Ur, 2000 v. Chr. – rond een open plein werden huizen van twee verdiepingen opgetrokken uit gebakken baksteen. Keuken, werk- en openbare ruimten bevonden zich op de begane grond, terwijl de privévertrekken zich boven bevonden.
De centrale onoverdekte ruimte in een Romeinse domus werd een atrium genoemd. Tegenwoordig gebruiken we meestal de term binnenplaats om zo’n ruimte aan te duiden en reserveren we het woord atrium voor een met glas overdekte binnenplaats. Romeinse atriumhuizen werden naast elkaar langs de straat gebouwd. Het waren woningen van één verdieping zonder ramen die licht binnenlieten vanuit de ingang en vanuit het centrale atrium. De haard, die zich vroeger in het midden van het huis bevond, werd verplaatst en in het Romeinse atrium bevond zich meestal een centraal bassin voor het opvangen van regenwater, een impluvium genaamd. Deze huizen hadden vaak een tweede buitenruimte, de tuin, die werd omgeven door zuilengangen in Griekse stijl, die een peristilium vormden.
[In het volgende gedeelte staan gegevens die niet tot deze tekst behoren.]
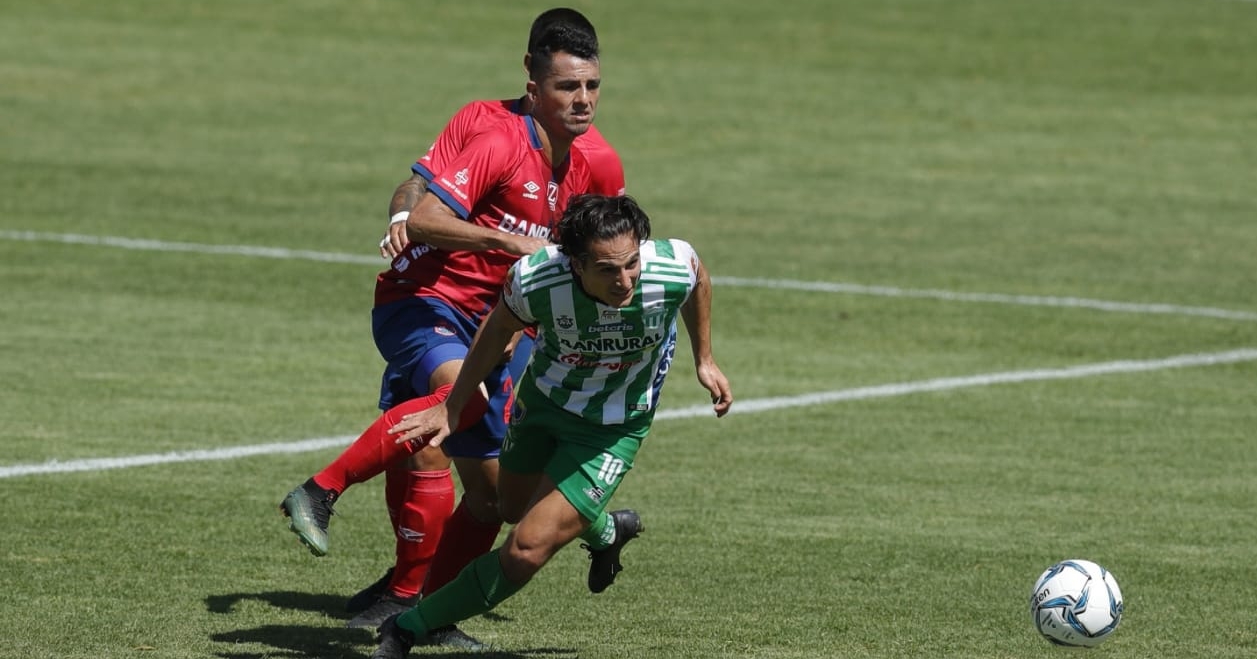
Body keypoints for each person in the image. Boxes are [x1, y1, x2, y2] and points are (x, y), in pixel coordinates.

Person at [279, 11, 607, 648]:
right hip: (426, 300)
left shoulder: (598, 162)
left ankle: (419, 603)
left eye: (592, 86)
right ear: (532, 79)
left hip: (502, 321)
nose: (583, 100)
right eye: (569, 87)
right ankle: (322, 491)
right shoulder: (486, 128)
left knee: (491, 499)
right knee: (460, 403)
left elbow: (595, 254)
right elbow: (420, 195)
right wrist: (425, 220)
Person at [371, 194, 733, 657]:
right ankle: (606, 532)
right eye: (607, 269)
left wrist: (705, 358)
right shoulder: (537, 278)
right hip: (543, 404)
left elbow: (698, 278)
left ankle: (407, 627)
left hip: (612, 429)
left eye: (631, 264)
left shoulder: (671, 264)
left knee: (526, 548)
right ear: (576, 265)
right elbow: (497, 329)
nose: (624, 280)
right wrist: (453, 404)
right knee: (510, 505)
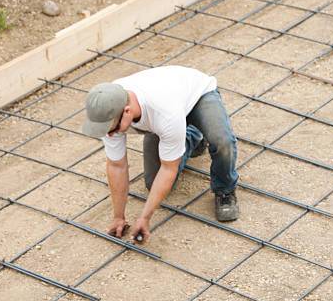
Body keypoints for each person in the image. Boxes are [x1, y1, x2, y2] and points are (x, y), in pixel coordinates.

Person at [81, 65, 239, 242]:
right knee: (153, 182)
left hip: (198, 94)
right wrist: (118, 216)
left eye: (112, 130)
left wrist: (145, 218)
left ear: (127, 112)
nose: (109, 135)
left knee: (222, 141)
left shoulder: (164, 112)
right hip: (170, 115)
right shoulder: (107, 109)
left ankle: (225, 189)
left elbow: (168, 168)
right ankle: (191, 135)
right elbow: (117, 165)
Hierdoor ontstond een zuilengalerij rond de omtrek van de binnenplaats, die eeuwen later van invloed was op kloosterstructuren.
De binnenplaatswoningen in het Midden-Oosten weerspiegelen de nomadische invloeden van de regio. In plaats van officieel kamers aan te wijzen voor koken, slapen, enz., werden deze activiteiten in de loop van het jaar verplaatst naar gelang de veranderingen in temperatuur en de stand van de zon. Vaak werden de platte daken van deze structuren gebruikt om te slapen bij warm weer. In sommige islamitische culturen vormden privé-binnenplaatsen de enige buitenruimte waar vrouwen zich ongezien konden ontspannen. Convectieve koeling door overgangsruimten tussen gebouwen met meerdere binnenplaatsen in het Midden-Oosten is ook waargenomen.
De traditionele Chinese binnenplaatswoning, (b.v. siheyuan), is een schikking van verschillende individuele huizen rond een plein. Elk huis behoort toe aan een ander familielid, en achter deze opstelling worden extra huizen gecreëerd om indien nodig extra familieleden te huisvesten. De Chinese binnenplaats is een plaats van privacy en rust, en bevat bijna altijd een tuin en een waterpartij. In sommige gevallen worden huizen gebouwd met meerdere binnenplaatsen die meer privacy bieden naarmate ze verder van de straat af liggen. Vreemden worden ontvangen in de buitenste binnenplaats, terwijl de binnenste zijn gereserveerd voor goede vrienden en familieleden.
In een meer eigentijdse versie van het Chinese model kan een binnenplaats ook worden gebruikt om een huis in vleugels te verdelen; de ene vleugel van het huis is bijvoorbeeld voor entertainment/eetgelegenheden, en de andere vleugel voor slapen/gezin/privacy. Dit wordt geïllustreerd door het Hooper House in Baltimore, Maryland.
De middeleeuwse Europese boerderij belichaamt wat we vandaag de dag beschouwen als een van de meest archetypische voorbeelden van een binnenplaats- vier gebouwen gerangschikt rond een vierkante binnenplaats met een steil dak bedekt met riet. De centrale binnenplaats werd gebruikt om te werken, te verzamelen en soms om kleinvee te houden. Een verhoogde gang liep vaak rond twee of drie zijden van de binnenplaatsen van de huizen. Dergelijke structuren boden bescherming en konden zelfs verdedigbaar worden gemaakt.
In de eerste helft van de 20e eeuw ontwikkelde zich in de sunbelt-regio’s van de Verenigde Staten een trend rond courtyard houses, vooral in Californië en Florida.